**TO DO**
A) Translate this sentence from the Clemson football season review into Spanish: "This season, the Tigers showed what the Clemson culture is all about through hard work, grit and resilience."
B) Write a continuation of the Clemson football season review, beginning right after its last sentence.

**SELECTED PASSAGE**
━━━━━━━━━━━━━━━━━━━━
Caleb Browder, Contributor

Clemson head coach Dabo Swinney leads his team out of the tunnel in the 2021 Cheez-It Bowl. Clemson went on to defeat Iowa State in the game, securing the team’s tenth win on the season.

It is safe to say that Clemson football did not meet preseason expectations this year, as they missed the ACC Championship game for the first time since 2014 and missed the College Football Playoff (CFP) for the first time since 2015. However, that does not mean it was a bad season.
“I’m as proud of this team as the 15-0 team when we held up the trophy,” head coach Dabo Swinney said after the Cheez-It Bowl. “It’s incredible what they had to deal with this year…. They never flinched. They kept fighting. They kept faith, and they finished.”
This season, the Tigers showed what the Clemson culture is all about through hard work, grit and resilience. 

Paws up: Clemson culture 

After a 2-2 start to the season, many people wrote off Clemson as a team that could compete, let alone win ten games.

In their final nine games, Clemson went 9-1, including a six-game winning streak that was highlighted by a win over No. 10 Wake Forest and a Cheez-It Bowl victory.

“This team is right there with any team I’ve had,” said Swinney. “There’s not many programs out there that could have done what this group did this year.”

Coach Swinney was right; there are not many programs that could handle the lengthy injury report and earlyseason struggles that Clemson faced.

Furthermore, Clemson has had nine scholarship players enter the transfer portal since September.

Despite having 28 scholarship players unavailable to play in the CheezIt Bowl and two coordinators leave, the Tigers still had zero opt-outs for the bowl game. That commitment shows the Clemson culture that coach Swinney has developed with his players and staff.

Paws down: Injuries

Perhaps the biggest reason why Clemson was unable to return to the ACC Championship and CFP is because of the long list of injuries Clemson faced.

To start, Clemson had five season-ending injuries by the team’s bye week in week six, including Bryan Bresse and Landon Zanders.

Clemson also lost a significant number of players for large chunks of the regular season to injuries like Will Shipley, Tyler Davis and Justyn Ross.

Not only did Clemson lose star players, they also lost depth. This lack of depth contributed to Clemson’s offensive struggles, primarily passing.

Despite having talented backups at offensive line and receiver, it is hard for players to succeed early if they lack experience.

By Clemson’s final regularseason game, quarterback DJ Uiagalelei’s receiving core had true freshmen Beaux Collins and Dacari Collins at wideout with senior Will Swinney in the slot as starters.

Like many people’s New Year’s resolutions, Clemson’s will be better health.

Paws up: Will Shipley 

Despite being a true freshman, Will Shipley put together an incredible season and etched his name into Clemson history.
━━━━━━━━━━━━━━━━━━━━
**PROVIDED DATA**
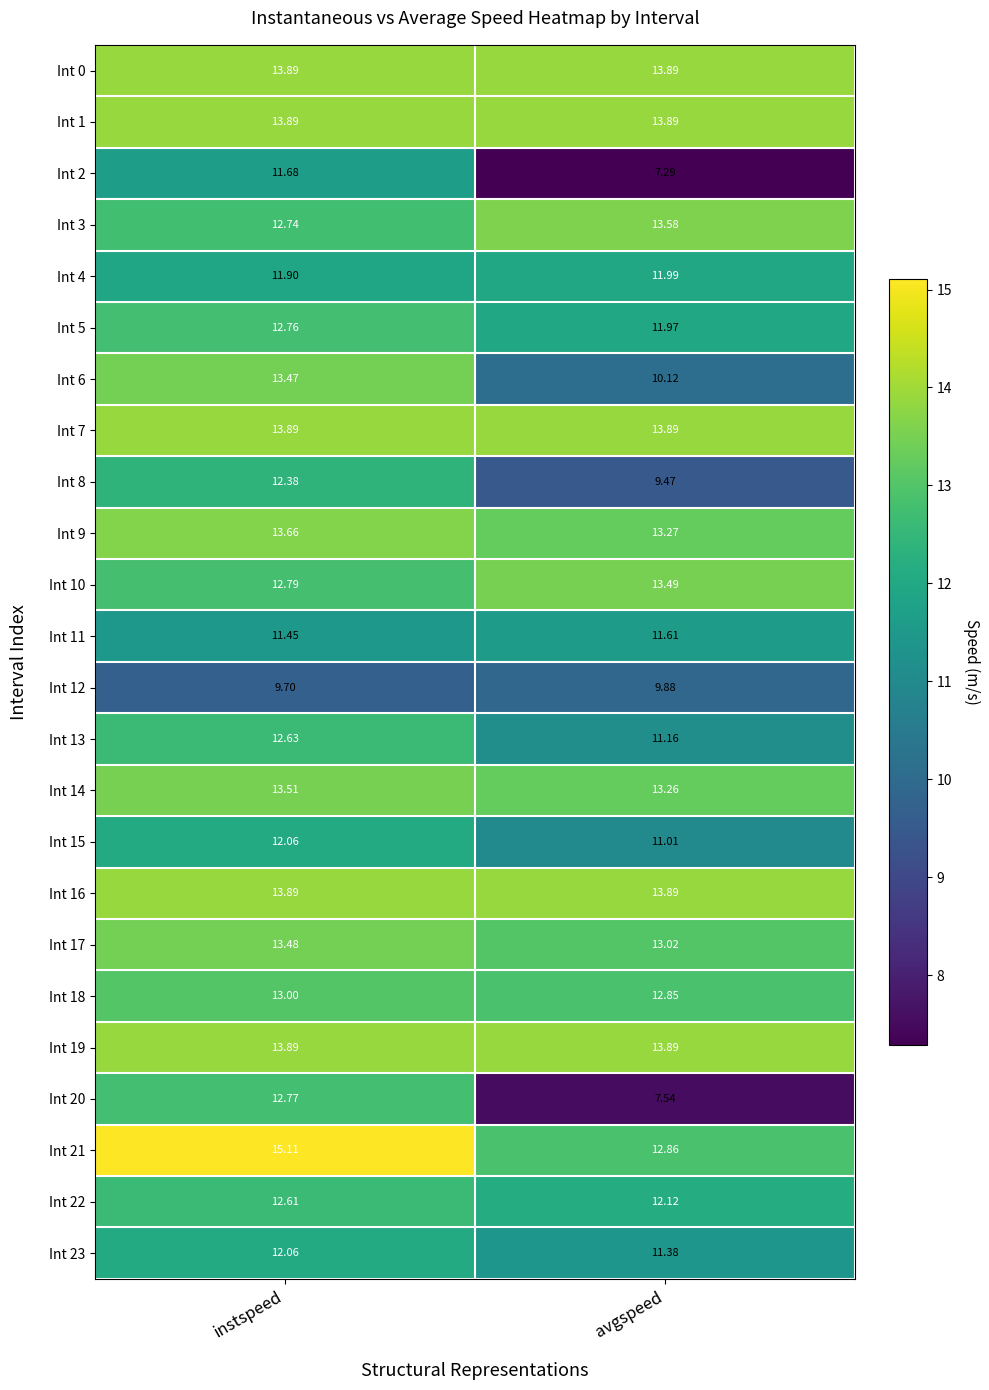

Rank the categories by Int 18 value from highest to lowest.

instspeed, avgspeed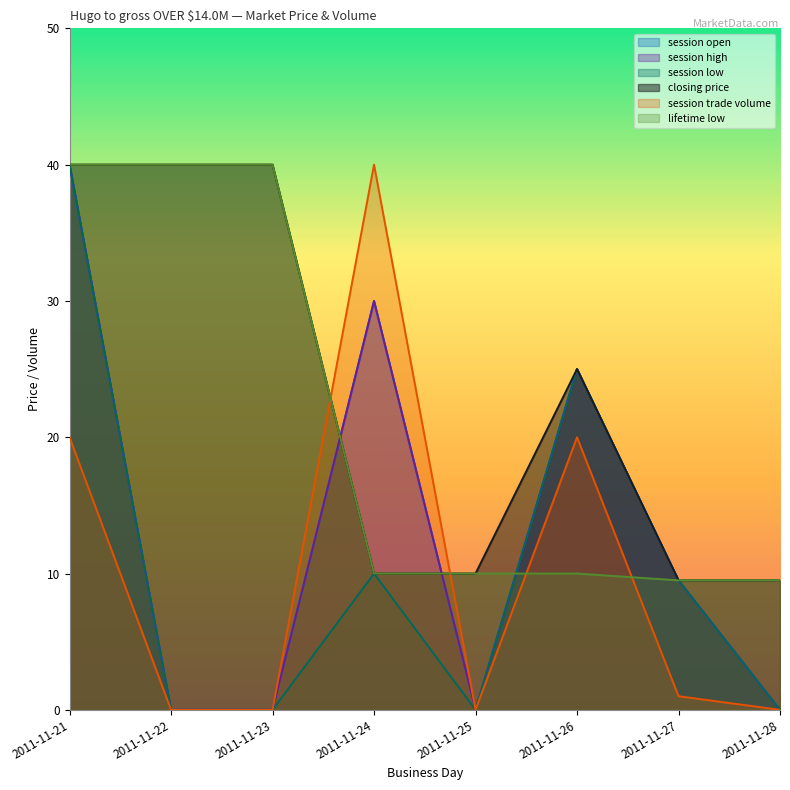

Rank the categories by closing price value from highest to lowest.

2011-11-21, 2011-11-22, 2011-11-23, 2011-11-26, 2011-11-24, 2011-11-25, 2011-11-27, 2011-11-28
━━━━━━━━━━━━━━━━━━━━
**SOLVED PROBLEMS**
A) Esta temporada, los Tigers mostraron de qué se trata la cultura de Clemson a través del trabajo duro, la determinación y la resiliencia.

B)
With the combination of downhill running and speed, Shipley racked up over 800 total yards (739 rushing, 116 receiving) and 11 rushing touchdowns in only 10 games.

His 11 were the second-most rushing touchdowns by a true freshman in Clemson history.

“In terms of being mentioned with C.J. Spiller, I don’t really know what to say about it,” said Shipley after tying the 2nd place record with Spiller. “To kind of see the way that he changed college football and being in the same room as his name is an honor for me. It truly is,”

His freshman performance also landed him runner-up for All ACC Rookie of the Year.

Paws down: Passing offense 

Entering the season, many thought Clemson’s passing attack would be one of the best in the nation. Uiagalelei had the second-best preseason odds of being the Heisman and had a projected top-tier receiving core to throw to.

Unfortunately, the passing game never materialized for a number of reasons, including a depleted receiving core and accuracy issues.

Last season, Uiagalelei started two games for Clemson and averaged 390.5 passing yards and two passing touchdowns. He took a step back this year and averaged 172.8 passing yards per game and threw for nine touchdowns.

Clemson also did not have a single receiver crack the top-200 for most receiving yards this season. Ross led all Clemson receivers with 514 receiving yards, and Joseph Ngata had the second most with 438 receiving yards.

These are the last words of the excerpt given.